Pasaron las horas y el pequeño durmiente se levantó. La frescura de la tarde
transía sus miembros; el temor a las tinieblas, su corazón. Pero había descansado y
no lloraba más. Impulsado a obrar por un impulso ciego, se abrió camino a través de
las malezas que lo rodeaban hasta llegar a un extremo más abierto: a su derecha, el
arroyo; a su izquierda, una suave pendiente con unos pocos árboles; arriba, las
sombras cada vez más densas del crepúsculo. Una niebla tenue, espectral, a lo largo
del agua, le inspiró miedo y repugnancia; en lugar de atravesar el arroyo por
segunda vez en la dirección en que había venido, le dio la espalda y avanzó hacia el
bosque sombrío que lo cercaba. Súbitamente, ante sus ojos, vio desplazarse un objeto
extraño que tomó al principio por un enorme animal: perro, cerdo, no lo sabía; quizá
fuera un oso. Había visto imágenes de osos y, no abrigando temor hacia ellos, había
deseado vagamente encontrar uno. Pero algo en la forma o en el movimiento de
aquel objeto, algo torpe en su andar, le dijo que no era un oso; el miedo refrenó la
curiosidad, y el niño se detuvo. Sin embargo, a medida que la extraña criatura
avanzaba con lentitud, aumentó su coraje porque advirtió que no tenía, al menos, las
orejas largas y amenazadoras del conejo. Quizá su espíritu impresionable era
consciente a medias de algo familiar en ese andar vacilante, ingrato. Antes de que se
hubiera acercado lo suficiente para disipar sus dudas, vio que la criatura era seguida
por otra y otra y otra. Y había muchas más a derecha e izquierda: el campo abierto
que lo rodeaba hormigueaba de aquellos seres, y todos avanzaban hacia el arroyo.

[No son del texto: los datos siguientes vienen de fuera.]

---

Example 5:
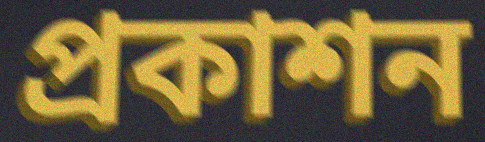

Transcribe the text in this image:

প্রকাশনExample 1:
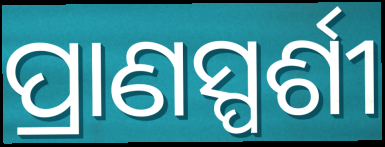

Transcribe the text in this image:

ପ୍ରାଣସ୍ପର୍ଶୀ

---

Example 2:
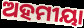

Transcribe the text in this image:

ଅହମୀୟା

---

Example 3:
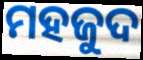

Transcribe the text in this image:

ମହଜୁଦ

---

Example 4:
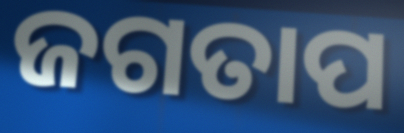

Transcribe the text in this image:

ଜଗତାପ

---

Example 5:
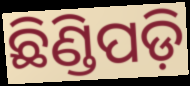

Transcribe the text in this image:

ଛିଣ୍ଡିପଡ଼ି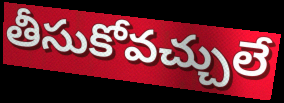
తీసుకోవచ్చులేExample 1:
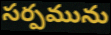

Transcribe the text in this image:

సర్పమును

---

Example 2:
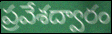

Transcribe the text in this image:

ప్రవేశద్వారం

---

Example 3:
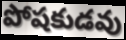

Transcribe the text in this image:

పోషకుడవు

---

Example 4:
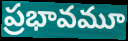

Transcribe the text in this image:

ప్రభావమూ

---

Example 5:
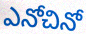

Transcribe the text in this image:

ఎనోచినో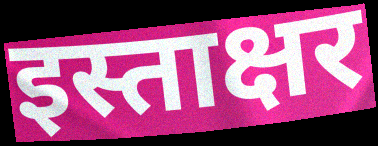
इस्ताक्षरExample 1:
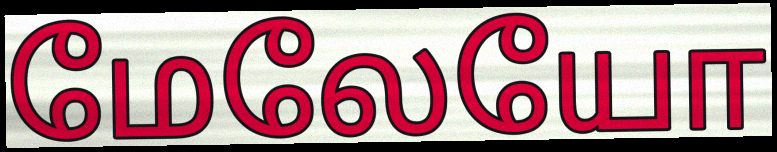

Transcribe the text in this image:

மேலேயோ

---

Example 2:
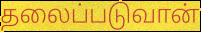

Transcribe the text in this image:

தலைப்படுவான்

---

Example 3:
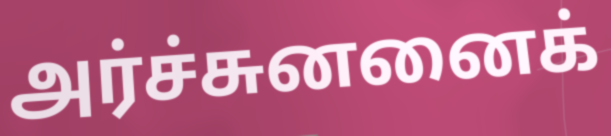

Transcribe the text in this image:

அர்ச்சுனனைக்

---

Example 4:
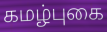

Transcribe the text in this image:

கமழ்புகை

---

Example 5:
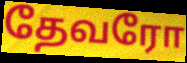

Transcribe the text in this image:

தேவரோ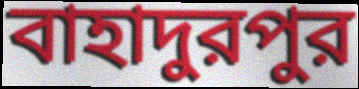
বাহাদুরপুর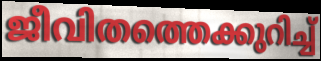
ജീവിതത്തെക്കുറിച്ച്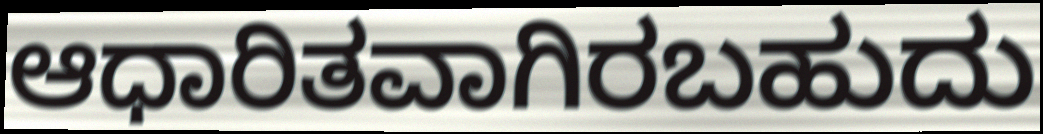
ಆಧಾರಿತವಾಗಿರಬಹುದು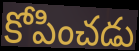
కోపించడు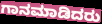
ಗಾನಮಾಡಿದರು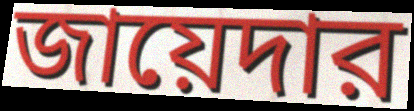
জায়েদার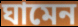
ঘামেন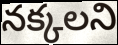
నక్కలని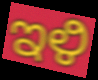
ಇಳಿ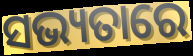
ସଭ୍ୟତାରେ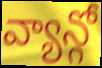
వ్యాన్గో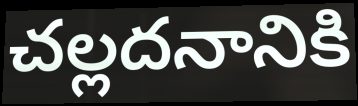
చల్లదనానికిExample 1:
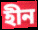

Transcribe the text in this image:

হীন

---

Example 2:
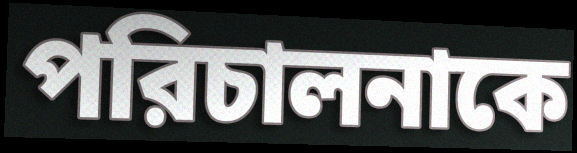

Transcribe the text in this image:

পরিচালনাকে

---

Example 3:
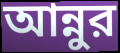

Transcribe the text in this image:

আন্নুর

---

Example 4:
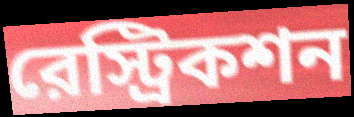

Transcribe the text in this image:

রেস্ট্রিকশন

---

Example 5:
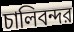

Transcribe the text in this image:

চালিবন্দর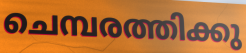
ചെമ്പരത്തിക്കു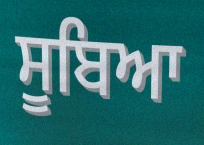
ਸੂਬਿਆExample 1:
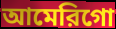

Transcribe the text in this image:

আমেরিগো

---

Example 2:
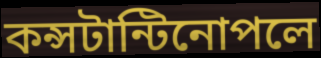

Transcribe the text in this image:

কন্সটান্টিনোপলে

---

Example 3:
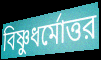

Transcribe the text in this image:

বিষ্ণুধর্মোত্তর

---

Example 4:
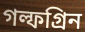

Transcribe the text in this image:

গল্ফগ্রিন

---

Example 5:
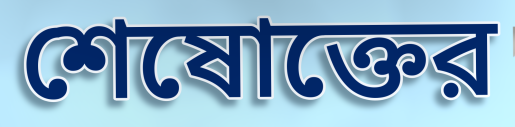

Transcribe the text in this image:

শেষোক্তেরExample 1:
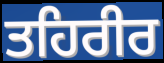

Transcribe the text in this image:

ਤਹਿਰੀਰ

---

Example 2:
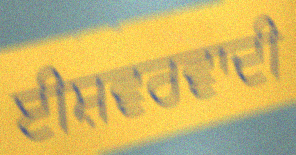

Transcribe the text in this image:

ਈਸ਼ਵਰਵਾਦੀ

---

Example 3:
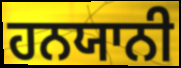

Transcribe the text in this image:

ਹਨਯਾਨੀ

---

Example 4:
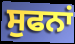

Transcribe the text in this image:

ਸੁਫਨਾਂ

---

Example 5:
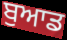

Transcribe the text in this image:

ਬੁਆਡ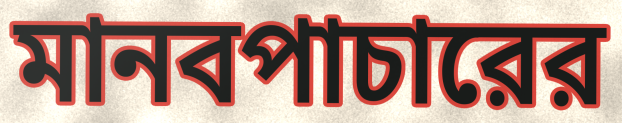
মানবপাচারের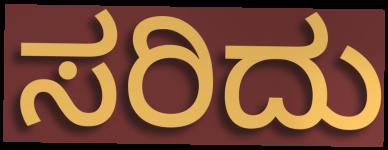
ಸರಿದುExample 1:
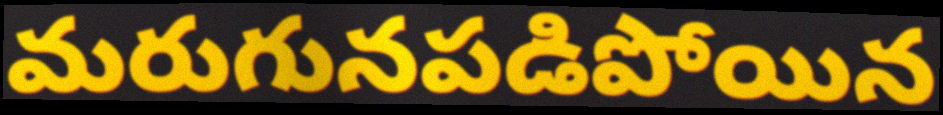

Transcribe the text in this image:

మరుగునపడిపోయిన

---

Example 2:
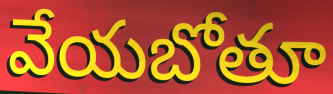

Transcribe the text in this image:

వేయబోతూ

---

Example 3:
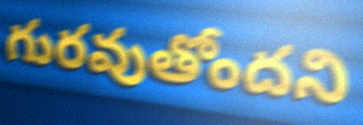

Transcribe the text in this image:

గురవుతోందని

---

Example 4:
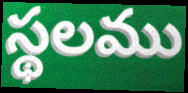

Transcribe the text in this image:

స్థలము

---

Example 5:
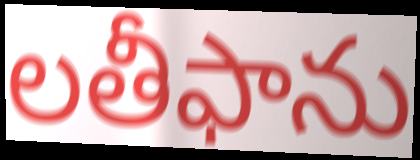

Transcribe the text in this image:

లతీఫానుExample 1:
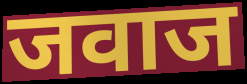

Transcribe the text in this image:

जवाज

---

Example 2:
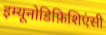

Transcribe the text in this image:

इम्यूनोडिफ़िशिएंसी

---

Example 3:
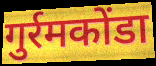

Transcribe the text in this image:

गुर्रमकोंडा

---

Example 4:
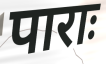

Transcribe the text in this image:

पाराः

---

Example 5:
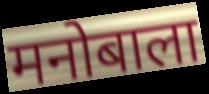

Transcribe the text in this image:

मनोबालाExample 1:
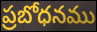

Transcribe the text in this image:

ప్రబోధనము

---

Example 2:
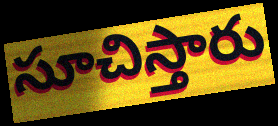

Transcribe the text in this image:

సూచిస్తారు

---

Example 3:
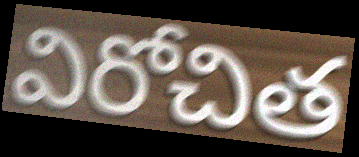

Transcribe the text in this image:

విరోచిత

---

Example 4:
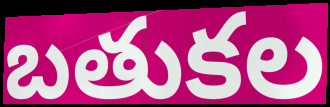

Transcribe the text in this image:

బతుకల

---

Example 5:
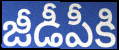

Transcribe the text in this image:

జీడీపీకిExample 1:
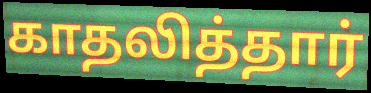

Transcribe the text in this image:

காதலித்தார்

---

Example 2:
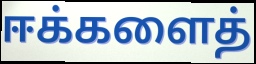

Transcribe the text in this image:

ஈக்களைத்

Eran hombres. Trepaban con las manos y las rodillas. Algunos sólo usaban las
manos, arrastrando las piernas; otros, sólo las rodillas, y los brazos colgaban, inútiles,
de cada lado. Trataban de ponerse en pie, pero se abatían en el curso de su esfuerzo,
el rostro contra la tierra. Nada hacían normalmente, nada hacían de igual manera,
salvo esa progresión pie por pie en el mismo sentido. Una por uno, dos por dos, en
pequeños grupos, continuaban avanzando en la penumbra; a veces, algunos hacían
un alto, otros se les adelantaban, arrastrándose con lentitud, y aquellos, entonces,
reanudaban el movimiento. Llegaban por docenas y por centenares; se extendían a
derecha e izquierda hasta donde podía escrutarse en la oscuridad creciente, y el
bosque negro detrás de ellos parecía interminable. El suelo mismo parecía
desplazarse hacia el arroyo. De tiempo en tiempo, uno de aquellos que habían hecho
un alto no reanudaba su camino y yacía inmóvil: estaba muerto. Algunos se detenían
y gesticulaban de manera extraña: levantaban los brazos y los dejaban caer de nuevo,
se tomaban la cabeza con ambas manos, extendían sus palmas hacia el cielo como
hacen ciertos hombres durante las plegarias que dicen en común.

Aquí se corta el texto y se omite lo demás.